> **YOUR GOAL**
Reproduce each of the following lines word for word, changing nothing.

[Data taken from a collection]
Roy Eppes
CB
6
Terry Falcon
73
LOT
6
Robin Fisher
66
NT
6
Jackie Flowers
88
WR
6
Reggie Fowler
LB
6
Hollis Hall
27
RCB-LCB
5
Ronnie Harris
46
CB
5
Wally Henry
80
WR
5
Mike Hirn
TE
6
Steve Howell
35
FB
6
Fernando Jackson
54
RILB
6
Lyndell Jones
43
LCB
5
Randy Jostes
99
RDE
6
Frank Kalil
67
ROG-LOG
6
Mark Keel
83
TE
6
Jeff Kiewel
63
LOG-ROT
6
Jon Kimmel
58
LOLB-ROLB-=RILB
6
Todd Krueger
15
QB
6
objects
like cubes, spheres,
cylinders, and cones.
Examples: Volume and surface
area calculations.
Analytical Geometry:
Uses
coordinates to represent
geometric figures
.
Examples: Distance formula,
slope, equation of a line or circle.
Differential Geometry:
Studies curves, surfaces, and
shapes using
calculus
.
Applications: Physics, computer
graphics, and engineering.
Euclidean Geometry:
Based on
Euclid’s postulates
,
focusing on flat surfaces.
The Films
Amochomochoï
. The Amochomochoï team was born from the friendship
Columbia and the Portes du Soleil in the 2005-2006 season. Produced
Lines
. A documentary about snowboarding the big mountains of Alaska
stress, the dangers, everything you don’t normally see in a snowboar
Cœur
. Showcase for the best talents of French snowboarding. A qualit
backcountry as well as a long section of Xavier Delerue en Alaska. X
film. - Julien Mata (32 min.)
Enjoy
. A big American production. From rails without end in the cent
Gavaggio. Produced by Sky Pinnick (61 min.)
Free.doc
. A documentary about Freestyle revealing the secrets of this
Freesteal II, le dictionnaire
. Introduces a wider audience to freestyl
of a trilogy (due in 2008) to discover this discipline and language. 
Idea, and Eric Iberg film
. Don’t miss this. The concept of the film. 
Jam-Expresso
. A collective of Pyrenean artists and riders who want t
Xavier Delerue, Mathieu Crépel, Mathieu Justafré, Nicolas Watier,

> **TASK SOLUTION**
Roy Eppes
CB
6
Terry Falcon
73
LOT
6
Robin Fisher
66
NT
6
Jackie Flowers
88
WR
6
Reggie Fowler
LB
6
Hollis Hall
27
RCB-LCB
5
Ronnie Harris
46
CB
5
Wally Henry
80
WR
5
Mike Hirn
TE
6
Steve Howell
35
FB
6
Fernando Jackson
54
RILB
6
Lyndell Jones
43
LCB
5
Randy Jostes
99
RDE
6
Frank Kalil
67
ROG-LOG
6
Mark Keel
83
TE
6
Jeff Kiewel
63
LOG-ROT
6
Jon Kimmel
58
LOLB-ROLB-=RILB
6
Todd Krueger
15
QB
6
objects
like cubes, spheres,
cylinders, and cones.
Examples: Volume and surface
area calculations.
Analytical Geometry:
Uses
coordinates to represent
geometric figures
.
Examples: Distance formula,
slope, equation of a line or circle.
Differential Geometry:
Studies curves, surfaces, and
shapes using
calculus
.
Applications: Physics, computer
graphics, and engineering.
Euclidean Geometry:
Based on
Euclid’s postulates
,
focusing on flat surfaces.
The Films
Amochomochoï
. The Amochomochoï team was born from the friendship
Columbia and the Portes du Soleil in the 2005-2006 season. Produced
Lines
. A documentary about snowboarding the big mountains of Alaska
stress, the dangers, everything you don’t normally see in a snowboar
Cœur
. Showcase for the best talents of French snowboarding. A qualit
backcountry as well as a long section of Xavier Delerue en Alaska. X
film. - Julien Mata (32 min.)
Enjoy
. A big American production. From rails without end in the cent
Gavaggio. Produced by Sky Pinnick (61 min.)
Free.doc
. A documentary about Freestyle revealing the secrets of this
Freesteal II, le dictionnaire
. Introduces a wider audience to freestyl
of a trilogy (due in 2008) to discover this discipline and language. 
Idea, and Eric Iberg film
. Don’t miss this. The concept of the film. 
Jam-Expresso
. A collective of Pyrenean artists and riders who want t
Xavier Delerue, Mathieu Crépel, Mathieu Justafré, Nicolas Watier,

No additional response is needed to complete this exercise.